Ovulation induction with IUI is the most utilized method of infertility treatment in our unit. The success of IUI treatment is multifactorial, and pregnancy rates per cycle have been estimated as 10.2% in a IUI cycle with controlled ovarian stimulation (22).

A study by Ott et al. (23) demonstrated that 25 (OH) D3 levels may predict ovarian response to ovarian stimulation. This suggestion is consistent with another study showing that VDR exists in human ovaries and is important for sex steroid synthesis (10). However, when we compared pregnant patients with non pregnant patients in terms of serum VD levels, there was no statistically significant difference between them. This may be associated to the differences of individual VDR receptivity and VDR polymorphism (24). Although VDR polymorphism has been reported as not being related to infertility in an endometriosis study, there is a need for further research to clarify this particular issue (25). Another noteworthy result of our study is that patients who became pregnant after IUI treatment were younger than those who did not.
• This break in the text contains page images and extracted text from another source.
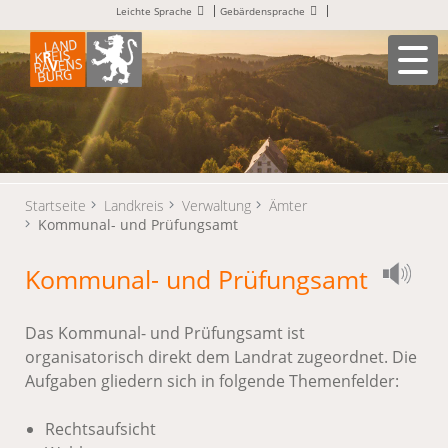
Leichte Sprache
Gebärdensprache
Startseite
Landkreis
Verwaltung
Ämter
Kommunal- und Prüfungsamt
Kommunal- und Prüfungsamt
Das Kommunal- und Prüfungsamt ist
organisatorisch direkt dem Landrat zugeordnet. Die
Aufgaben gliedern sich in folgende Themenfelder:
Rechtsaufsicht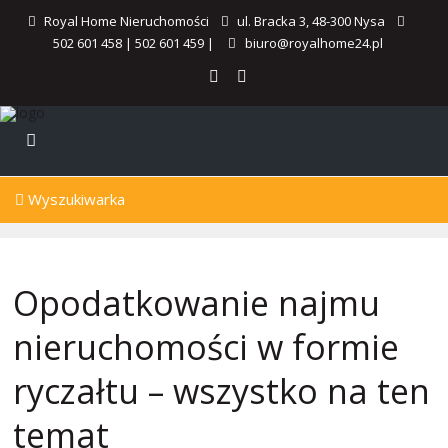
Royal Home Nieruchomości
ul. Bracka 3, 48-300 Nysa
502 601 458
|
502 601 459
|
biuro@royalhome24.pl
Wyszukiwarka
Opodatkowanie najmu
nieruchomości w formie
ryczałtu – wszystko na ten
temat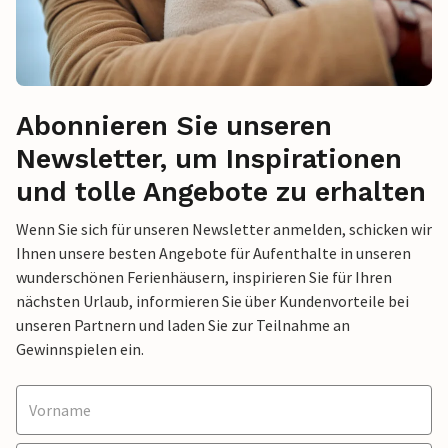
Abonnieren Sie unseren
Newsletter, um Inspirationen
und tolle Angebote zu erhalten
Wenn Sie sich für unseren Newsletter anmelden, schicken wir
Ihnen unsere besten Angebote für Aufenthalte in unseren
wunderschönen Ferienhäusern, inspirieren Sie für Ihren
nächsten Urlaub, informieren Sie über Kundenvorteile bei
unseren Partnern und laden Sie zur Teilnahme an
Gewinnspielen ein.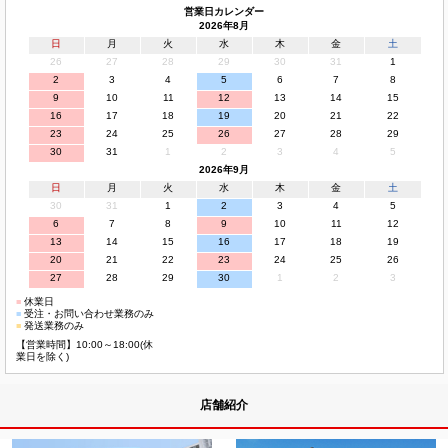
営業日カレンダー
2026年8月
日
月
火
水
木
金
土
26
27
28
29
30
31
1
2
3
4
5
6
7
8
9
10
11
12
13
14
15
16
17
18
19
20
21
22
23
24
25
26
27
28
29
30
31
1
2
3
4
5
2026年9月
日
月
火
水
木
金
土
30
31
1
2
3
4
5
6
7
8
9
10
11
12
13
14
15
16
17
18
19
20
21
22
23
24
25
26
27
28
29
30
1
2
3
■
休業日
■
受注・お問い合わせ業務のみ
■
発送業務のみ
【営業時間】10:00～18:00(休
業日を除く)
店舗紹介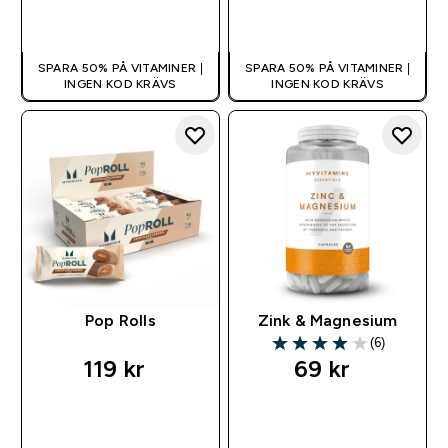
SNABBKÖP
SNABBKÖP
SPARA 50% PÅ VITAMINER |
SPARA 50% PÅ VITAMINER |
INGEN KOD KRÄVS
INGEN KOD KRÄVS
Pop Rolls
Zink & Magnesium
(6)
4 out of 5 stars
119 kr‎
69 kr‎
SNABBKÖP
SNABBKÖP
It has already been shown that age is one of the most important factors in infertility management (26).

In two rat studies, VD deficiency was shown to significantly increase infertility, decrease probability of viable births and healthy full-grown individuals (8, 27). Although the exact mechanism remains to be elucidated, compromised ovarian folliculogenesis and infertility were found in two studies conducted on VD deficient mice (28, 29). A recent human study supporting these inferences showed that there is a negative correlation between serum levels of 25 (OH) D3 and FSH (30). However, we found no correlation between them.
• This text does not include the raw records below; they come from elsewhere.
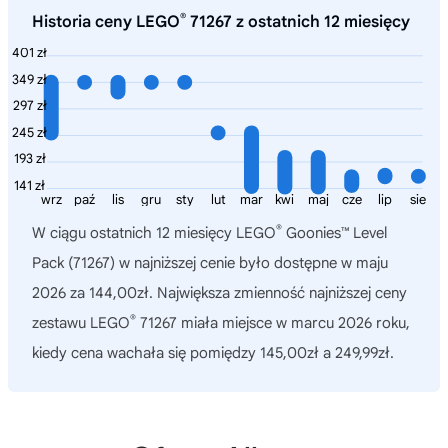
®
Historia ceny LEGO
71267 z ostatnich 12 miesięcy
401 zł
349 zł
297 zł
245 zł
193 zł
141 zł
wrz
paź
lis
gru
sty
lut
mar
kwi
maj
cze
lip
sie
®
W ciągu ostatnich 12 miesięcy
LEGO
Goonies™ Level
Pack (71267)
w najniższej cenie było dostępne w maju
2026 za 144,00zł. Największa zmienność najniższej ceny
®
zestawu LEGO
71267 miała miejsce w marcu 2026 roku,
kiedy cena wachała się pomiędzy 145,00zł a 249,99zł.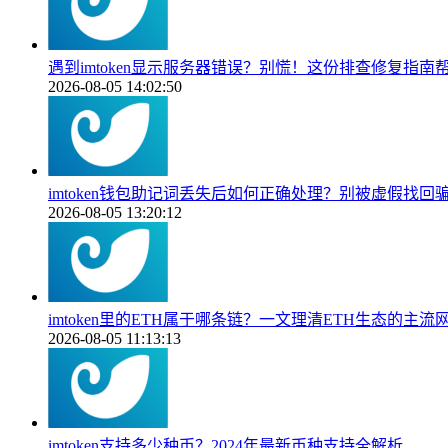
遇到imtoken显示服务器错误？别慌！这份排查修复指南
2026-08-05 14:02:50
imtoken钱包助记词丢失后如何正确处理？别被虚假找回
2026-08-05 13:20:12
imtoken里的ETH属于哪条链？一文理清ETH生态的主流
2026-08-05 11:13:13
imtoken支持多少种币？2024年最新币种支持全解析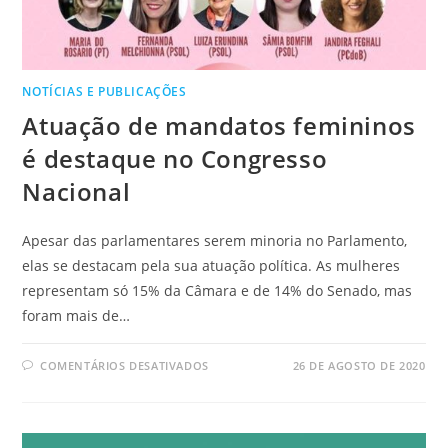
NOTÍCIAS E PUBLICAÇÕES
Atuação de mandatos femininos
é destaque no Congresso
Nacional
Apesar das parlamentares serem minoria no Parlamento,
elas se destacam pela sua atuação política. As mulheres
representam só 15% da Câmara e de 14% do Senado, mas
foram mais de…
COMENTÁRIOS DESATIVADOS
26 DE AGOSTO DE 2020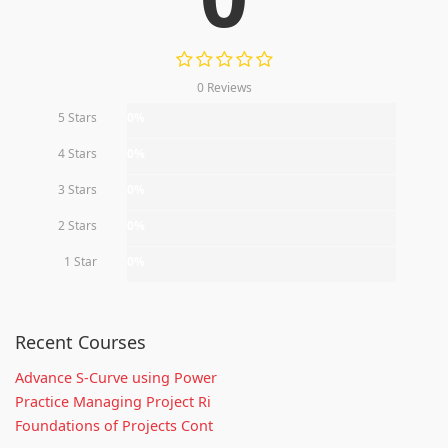
0 Reviews
5 Stars
0%
4 Stars
0%
3 Stars
0%
2 Stars
0%
1 Star
0%
Recent Courses
Advance S-Curve using Power
Practice Managing Project Ri
Foundations of Projects Cont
VD has been found to be related with the activation of key enzymes in steroidogenesis such as 3-beta-hydroxysteroid dehydrogenase, and it has been shown to induce the production of progesterone that consequently leads to uterine quiescence (5). Thus, VD may play a protective role for ongoing pregnancies through this mechanism.

A recent randomized controlled trial by Asadi et al. (31) showed that endometrial thickness was enhanced by the administration of VD in patients undergoing Gn and IUI treatment. Another study found that higher serum and follicular fluid 25 (OH) D3 levels were associated with higher pregnancy rates in women undergoing IVF (32). Similarly, a Greek study group found that follicular fluid VD levels significantly correlated with the quality of embryos (18). However, the same authors suggested that excess serum and follicular fluid vitamin levels may have a detrimental effect on IVF outcomes. These findings led us to think that an optimal level of VD is necessary for ovulation, fertilization, and implantation.

The strength of this study is that our data is single-centered and reliable. The data were obtained prospectively from the patients living in the same geographical region during the same season. There is a limitation to our study; VD deficiency was wide-spread in our study population, consistent with the results of previous studies on this issue (19, 20). The similarity of the groups in terms of high prevalence of VD deficiency may have caused 25 (OH) D3 levels to not be distinguishable between the groups.


No significant difference was observed between pregnant and nonpregnant women who underwent ovulation induction with IUI treatment with regard to serum 25 (OH) D3 levels. No association was found between infertility and serum 25 (OH) D3 levels either. Further research which compares women who have deficient and sufficient serum VD levels is warranted.